[Stored data entries]
::::
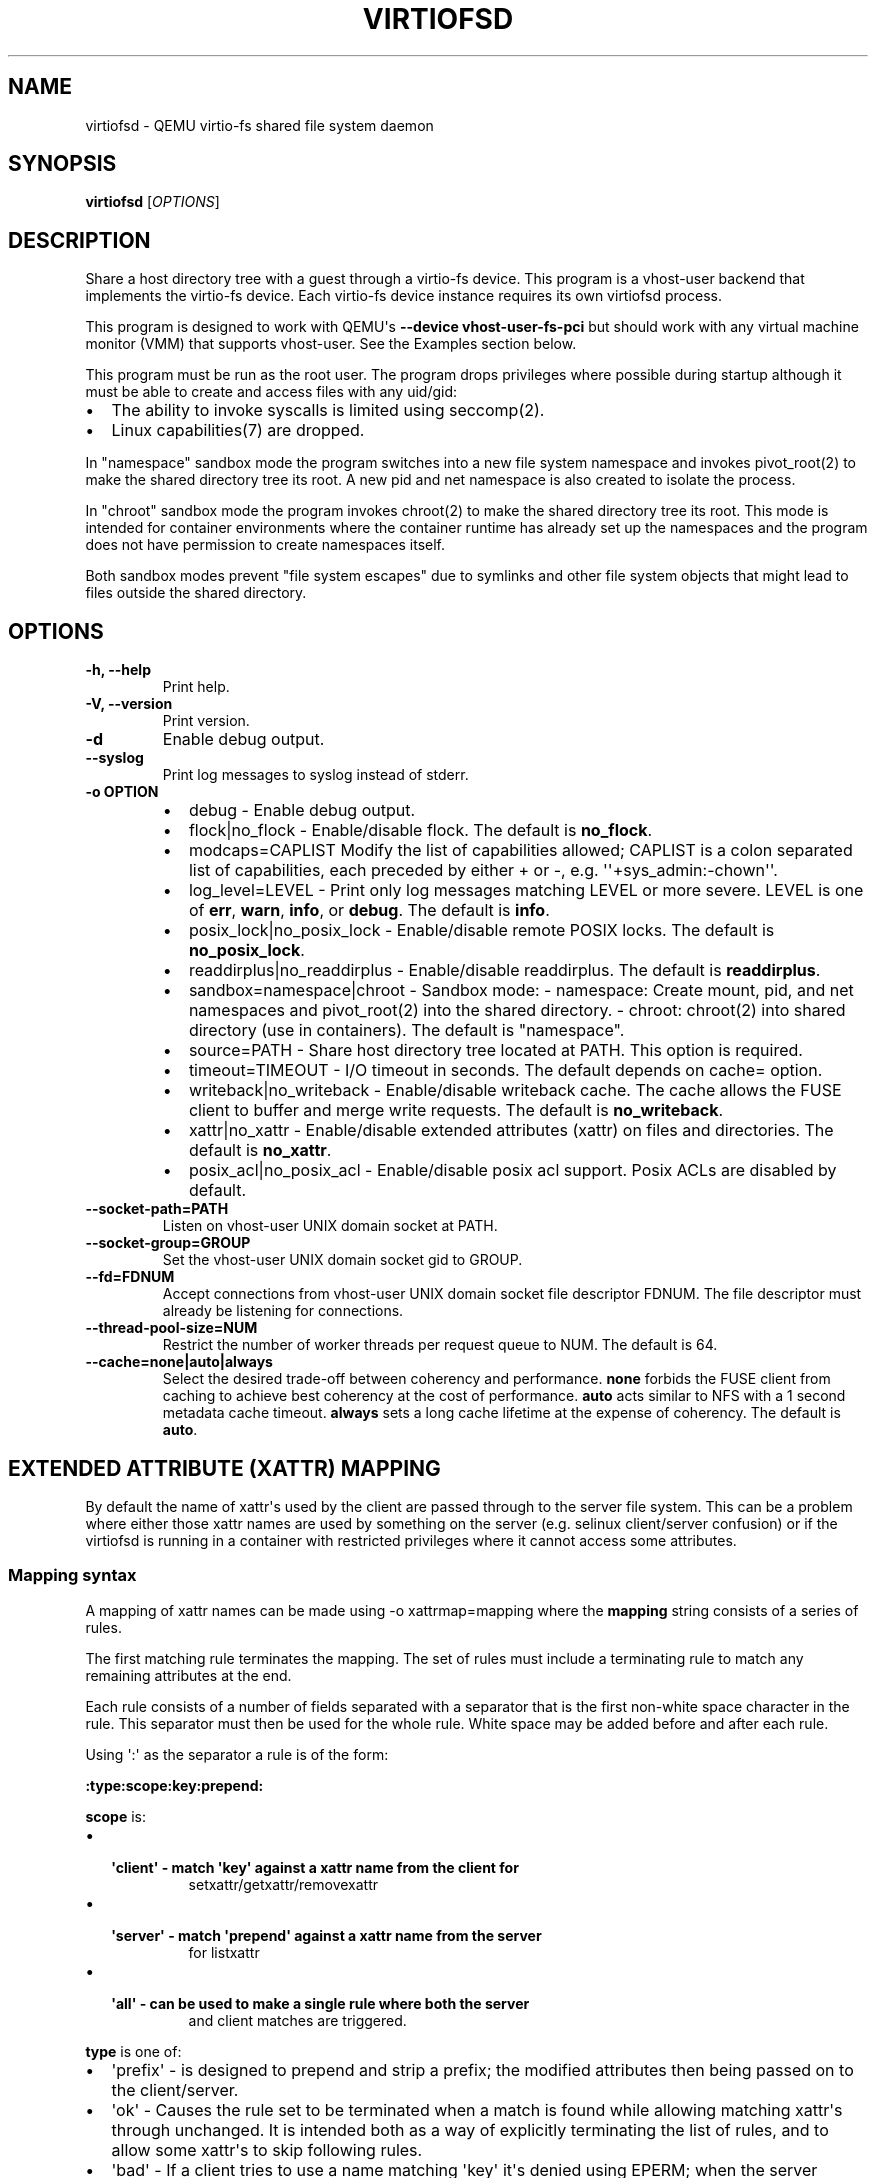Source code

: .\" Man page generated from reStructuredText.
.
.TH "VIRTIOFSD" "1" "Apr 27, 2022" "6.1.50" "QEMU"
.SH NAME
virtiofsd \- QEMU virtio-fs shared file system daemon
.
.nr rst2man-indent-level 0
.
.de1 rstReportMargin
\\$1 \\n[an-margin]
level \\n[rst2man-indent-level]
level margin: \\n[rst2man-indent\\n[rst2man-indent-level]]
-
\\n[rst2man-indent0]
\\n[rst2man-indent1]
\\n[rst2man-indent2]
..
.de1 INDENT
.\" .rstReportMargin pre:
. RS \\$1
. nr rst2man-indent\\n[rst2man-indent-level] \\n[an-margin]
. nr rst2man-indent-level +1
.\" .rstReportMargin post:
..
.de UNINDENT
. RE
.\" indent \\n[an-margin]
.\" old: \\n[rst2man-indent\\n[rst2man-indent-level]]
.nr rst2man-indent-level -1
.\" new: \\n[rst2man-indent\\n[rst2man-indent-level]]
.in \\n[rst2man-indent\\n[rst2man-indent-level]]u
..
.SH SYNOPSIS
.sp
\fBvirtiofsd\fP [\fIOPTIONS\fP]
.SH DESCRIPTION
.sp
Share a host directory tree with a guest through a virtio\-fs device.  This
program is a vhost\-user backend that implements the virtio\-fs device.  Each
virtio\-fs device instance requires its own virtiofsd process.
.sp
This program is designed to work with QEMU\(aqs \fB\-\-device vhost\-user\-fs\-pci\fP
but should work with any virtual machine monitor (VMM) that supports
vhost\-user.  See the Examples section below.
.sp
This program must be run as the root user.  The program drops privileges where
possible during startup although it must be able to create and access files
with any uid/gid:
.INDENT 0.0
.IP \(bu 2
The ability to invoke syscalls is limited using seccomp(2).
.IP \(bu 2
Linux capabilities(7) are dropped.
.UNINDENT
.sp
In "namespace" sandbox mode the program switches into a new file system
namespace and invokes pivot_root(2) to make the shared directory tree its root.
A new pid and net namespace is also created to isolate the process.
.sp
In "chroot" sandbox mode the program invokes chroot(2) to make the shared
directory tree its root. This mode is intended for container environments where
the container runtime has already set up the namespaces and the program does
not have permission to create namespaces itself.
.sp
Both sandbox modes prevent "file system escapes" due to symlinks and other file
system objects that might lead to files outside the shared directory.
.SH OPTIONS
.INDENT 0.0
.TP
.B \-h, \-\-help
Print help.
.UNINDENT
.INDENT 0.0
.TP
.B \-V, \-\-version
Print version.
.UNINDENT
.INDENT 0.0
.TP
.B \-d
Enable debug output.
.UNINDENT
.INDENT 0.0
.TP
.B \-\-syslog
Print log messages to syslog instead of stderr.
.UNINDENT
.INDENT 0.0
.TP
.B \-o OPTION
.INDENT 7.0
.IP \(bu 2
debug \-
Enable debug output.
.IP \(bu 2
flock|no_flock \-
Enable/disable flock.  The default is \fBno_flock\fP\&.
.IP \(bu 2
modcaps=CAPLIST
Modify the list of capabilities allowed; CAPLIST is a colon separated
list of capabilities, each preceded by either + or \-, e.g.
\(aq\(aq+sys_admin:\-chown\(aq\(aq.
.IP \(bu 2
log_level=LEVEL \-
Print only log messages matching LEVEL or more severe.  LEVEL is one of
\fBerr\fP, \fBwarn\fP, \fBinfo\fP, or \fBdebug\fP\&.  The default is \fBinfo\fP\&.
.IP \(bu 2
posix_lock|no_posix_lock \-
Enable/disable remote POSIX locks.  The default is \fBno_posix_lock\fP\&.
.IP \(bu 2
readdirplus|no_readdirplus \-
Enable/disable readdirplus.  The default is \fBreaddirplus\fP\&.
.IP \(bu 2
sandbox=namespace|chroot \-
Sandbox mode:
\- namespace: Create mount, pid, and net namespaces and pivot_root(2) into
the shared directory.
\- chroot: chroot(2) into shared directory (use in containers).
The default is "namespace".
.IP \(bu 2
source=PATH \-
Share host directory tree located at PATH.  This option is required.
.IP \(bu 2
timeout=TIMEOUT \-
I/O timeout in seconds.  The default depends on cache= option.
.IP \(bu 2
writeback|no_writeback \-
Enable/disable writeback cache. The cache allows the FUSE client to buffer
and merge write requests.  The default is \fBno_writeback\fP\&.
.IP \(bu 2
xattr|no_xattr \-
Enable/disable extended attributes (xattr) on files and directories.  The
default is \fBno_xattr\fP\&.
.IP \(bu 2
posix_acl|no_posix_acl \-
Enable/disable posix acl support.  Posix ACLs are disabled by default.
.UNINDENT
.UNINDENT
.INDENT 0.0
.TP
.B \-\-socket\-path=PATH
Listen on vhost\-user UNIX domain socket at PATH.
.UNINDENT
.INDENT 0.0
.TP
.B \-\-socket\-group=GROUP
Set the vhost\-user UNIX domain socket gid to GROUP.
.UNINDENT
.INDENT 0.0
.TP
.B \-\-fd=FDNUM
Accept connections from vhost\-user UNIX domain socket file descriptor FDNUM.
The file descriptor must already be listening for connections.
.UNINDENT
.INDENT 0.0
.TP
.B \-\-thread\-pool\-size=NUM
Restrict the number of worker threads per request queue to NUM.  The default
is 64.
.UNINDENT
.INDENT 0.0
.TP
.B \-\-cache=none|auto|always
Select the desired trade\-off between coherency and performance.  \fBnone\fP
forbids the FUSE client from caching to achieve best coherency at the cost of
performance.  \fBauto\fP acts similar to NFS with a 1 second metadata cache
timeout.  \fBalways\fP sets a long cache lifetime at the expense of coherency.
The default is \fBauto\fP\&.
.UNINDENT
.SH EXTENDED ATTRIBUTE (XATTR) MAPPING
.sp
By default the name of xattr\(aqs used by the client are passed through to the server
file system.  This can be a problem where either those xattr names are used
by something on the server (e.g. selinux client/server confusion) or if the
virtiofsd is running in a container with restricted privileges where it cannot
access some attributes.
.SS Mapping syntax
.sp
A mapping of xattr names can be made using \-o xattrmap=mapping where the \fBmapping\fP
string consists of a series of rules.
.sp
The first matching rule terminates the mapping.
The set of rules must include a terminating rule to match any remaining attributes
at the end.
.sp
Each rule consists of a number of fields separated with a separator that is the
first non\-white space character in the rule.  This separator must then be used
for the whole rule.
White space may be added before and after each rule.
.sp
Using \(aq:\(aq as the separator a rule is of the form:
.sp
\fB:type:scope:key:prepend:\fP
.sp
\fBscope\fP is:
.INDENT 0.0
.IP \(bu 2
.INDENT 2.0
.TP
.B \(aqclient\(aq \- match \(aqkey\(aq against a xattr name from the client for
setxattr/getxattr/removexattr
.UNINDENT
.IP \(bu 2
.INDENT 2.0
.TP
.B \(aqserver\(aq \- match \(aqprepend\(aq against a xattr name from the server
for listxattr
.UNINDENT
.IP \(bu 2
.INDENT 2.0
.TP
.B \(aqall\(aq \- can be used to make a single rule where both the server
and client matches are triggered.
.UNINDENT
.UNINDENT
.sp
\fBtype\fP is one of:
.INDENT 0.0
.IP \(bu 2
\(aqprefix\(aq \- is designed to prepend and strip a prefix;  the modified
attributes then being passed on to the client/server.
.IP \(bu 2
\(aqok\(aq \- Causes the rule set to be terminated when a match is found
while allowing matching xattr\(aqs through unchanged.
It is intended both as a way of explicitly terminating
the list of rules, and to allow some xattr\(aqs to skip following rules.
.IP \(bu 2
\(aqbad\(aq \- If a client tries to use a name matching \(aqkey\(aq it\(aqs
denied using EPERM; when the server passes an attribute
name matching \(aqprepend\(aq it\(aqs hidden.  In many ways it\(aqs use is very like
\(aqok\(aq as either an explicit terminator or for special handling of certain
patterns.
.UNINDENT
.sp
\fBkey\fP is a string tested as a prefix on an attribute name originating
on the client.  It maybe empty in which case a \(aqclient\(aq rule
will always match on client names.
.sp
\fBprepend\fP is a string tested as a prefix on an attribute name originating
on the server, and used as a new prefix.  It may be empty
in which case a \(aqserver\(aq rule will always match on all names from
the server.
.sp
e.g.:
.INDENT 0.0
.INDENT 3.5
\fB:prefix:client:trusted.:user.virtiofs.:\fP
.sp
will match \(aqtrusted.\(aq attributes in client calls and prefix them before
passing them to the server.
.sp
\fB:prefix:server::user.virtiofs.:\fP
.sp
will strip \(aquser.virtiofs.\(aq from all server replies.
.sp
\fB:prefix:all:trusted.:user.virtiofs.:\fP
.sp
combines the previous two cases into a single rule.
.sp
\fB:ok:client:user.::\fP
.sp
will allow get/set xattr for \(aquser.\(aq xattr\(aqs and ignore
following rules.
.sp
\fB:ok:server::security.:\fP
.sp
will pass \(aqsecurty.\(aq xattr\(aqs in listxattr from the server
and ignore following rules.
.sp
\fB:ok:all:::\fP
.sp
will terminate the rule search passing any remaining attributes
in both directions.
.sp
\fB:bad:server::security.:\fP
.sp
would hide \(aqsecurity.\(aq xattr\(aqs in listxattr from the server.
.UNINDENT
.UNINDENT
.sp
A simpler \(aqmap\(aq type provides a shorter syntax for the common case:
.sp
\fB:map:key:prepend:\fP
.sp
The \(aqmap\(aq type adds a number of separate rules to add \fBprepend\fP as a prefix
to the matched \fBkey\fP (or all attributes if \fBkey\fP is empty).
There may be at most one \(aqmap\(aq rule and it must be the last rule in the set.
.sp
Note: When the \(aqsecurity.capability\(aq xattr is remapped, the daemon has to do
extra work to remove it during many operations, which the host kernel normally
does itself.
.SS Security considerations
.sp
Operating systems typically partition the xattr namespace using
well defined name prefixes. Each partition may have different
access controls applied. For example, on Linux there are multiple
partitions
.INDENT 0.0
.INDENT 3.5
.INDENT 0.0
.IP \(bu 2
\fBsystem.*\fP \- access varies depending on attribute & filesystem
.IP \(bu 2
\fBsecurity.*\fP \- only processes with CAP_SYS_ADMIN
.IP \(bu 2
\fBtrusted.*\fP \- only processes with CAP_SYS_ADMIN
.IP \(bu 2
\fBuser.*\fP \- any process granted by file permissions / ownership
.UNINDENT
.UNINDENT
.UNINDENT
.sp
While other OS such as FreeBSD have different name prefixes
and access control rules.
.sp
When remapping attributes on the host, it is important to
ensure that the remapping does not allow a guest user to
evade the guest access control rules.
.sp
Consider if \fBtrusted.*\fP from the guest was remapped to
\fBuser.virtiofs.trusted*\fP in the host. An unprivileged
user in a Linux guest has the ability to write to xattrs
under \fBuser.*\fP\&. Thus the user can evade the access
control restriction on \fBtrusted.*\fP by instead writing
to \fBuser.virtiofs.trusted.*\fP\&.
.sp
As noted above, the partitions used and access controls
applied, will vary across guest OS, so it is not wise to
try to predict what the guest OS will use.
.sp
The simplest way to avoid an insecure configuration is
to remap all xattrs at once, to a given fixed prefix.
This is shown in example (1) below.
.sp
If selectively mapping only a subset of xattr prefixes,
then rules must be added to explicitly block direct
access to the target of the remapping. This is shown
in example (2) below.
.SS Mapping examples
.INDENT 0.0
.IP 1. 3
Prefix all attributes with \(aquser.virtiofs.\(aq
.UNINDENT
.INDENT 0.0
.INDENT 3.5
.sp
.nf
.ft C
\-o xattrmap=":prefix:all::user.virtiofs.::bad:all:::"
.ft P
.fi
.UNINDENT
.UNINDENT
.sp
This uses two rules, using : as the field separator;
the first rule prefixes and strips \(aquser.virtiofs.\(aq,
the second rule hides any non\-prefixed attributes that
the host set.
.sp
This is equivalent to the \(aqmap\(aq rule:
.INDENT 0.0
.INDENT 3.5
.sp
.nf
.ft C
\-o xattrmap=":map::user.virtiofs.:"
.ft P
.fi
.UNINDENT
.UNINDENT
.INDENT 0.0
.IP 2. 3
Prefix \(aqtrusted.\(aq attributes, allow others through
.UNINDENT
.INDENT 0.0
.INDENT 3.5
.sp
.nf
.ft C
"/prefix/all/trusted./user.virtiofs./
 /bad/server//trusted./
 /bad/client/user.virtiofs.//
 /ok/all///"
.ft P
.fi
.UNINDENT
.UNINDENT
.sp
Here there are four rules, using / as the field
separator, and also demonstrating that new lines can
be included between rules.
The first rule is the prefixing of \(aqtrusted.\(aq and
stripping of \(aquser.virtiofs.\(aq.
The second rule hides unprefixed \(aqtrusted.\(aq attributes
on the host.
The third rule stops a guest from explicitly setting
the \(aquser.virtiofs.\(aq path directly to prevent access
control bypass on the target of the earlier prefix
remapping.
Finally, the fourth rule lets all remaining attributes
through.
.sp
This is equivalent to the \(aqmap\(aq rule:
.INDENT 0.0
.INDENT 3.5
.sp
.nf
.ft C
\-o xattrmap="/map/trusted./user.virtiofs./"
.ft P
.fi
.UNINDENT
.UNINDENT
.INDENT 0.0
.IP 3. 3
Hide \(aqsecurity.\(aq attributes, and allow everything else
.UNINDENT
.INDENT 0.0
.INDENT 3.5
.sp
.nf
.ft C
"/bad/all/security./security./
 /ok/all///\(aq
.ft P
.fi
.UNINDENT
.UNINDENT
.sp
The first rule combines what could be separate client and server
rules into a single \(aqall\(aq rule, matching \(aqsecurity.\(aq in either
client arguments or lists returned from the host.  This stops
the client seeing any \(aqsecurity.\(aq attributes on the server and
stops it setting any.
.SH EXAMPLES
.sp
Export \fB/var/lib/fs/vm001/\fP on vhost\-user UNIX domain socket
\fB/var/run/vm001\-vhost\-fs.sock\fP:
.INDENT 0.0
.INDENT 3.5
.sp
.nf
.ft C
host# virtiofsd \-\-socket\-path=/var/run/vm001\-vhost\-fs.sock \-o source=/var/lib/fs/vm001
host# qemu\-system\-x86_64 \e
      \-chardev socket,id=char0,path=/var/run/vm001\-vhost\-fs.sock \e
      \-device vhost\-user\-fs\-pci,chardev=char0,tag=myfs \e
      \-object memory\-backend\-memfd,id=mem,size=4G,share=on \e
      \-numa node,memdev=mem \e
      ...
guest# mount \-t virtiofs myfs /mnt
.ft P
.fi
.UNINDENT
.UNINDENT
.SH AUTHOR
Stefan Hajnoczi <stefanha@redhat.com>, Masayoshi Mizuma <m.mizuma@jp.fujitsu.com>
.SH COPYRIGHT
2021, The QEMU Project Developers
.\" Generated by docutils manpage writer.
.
::::
#### Your objective:
Your reply should be one number, the count of lines in the data that include the word "added".

#### Answer for the task:
2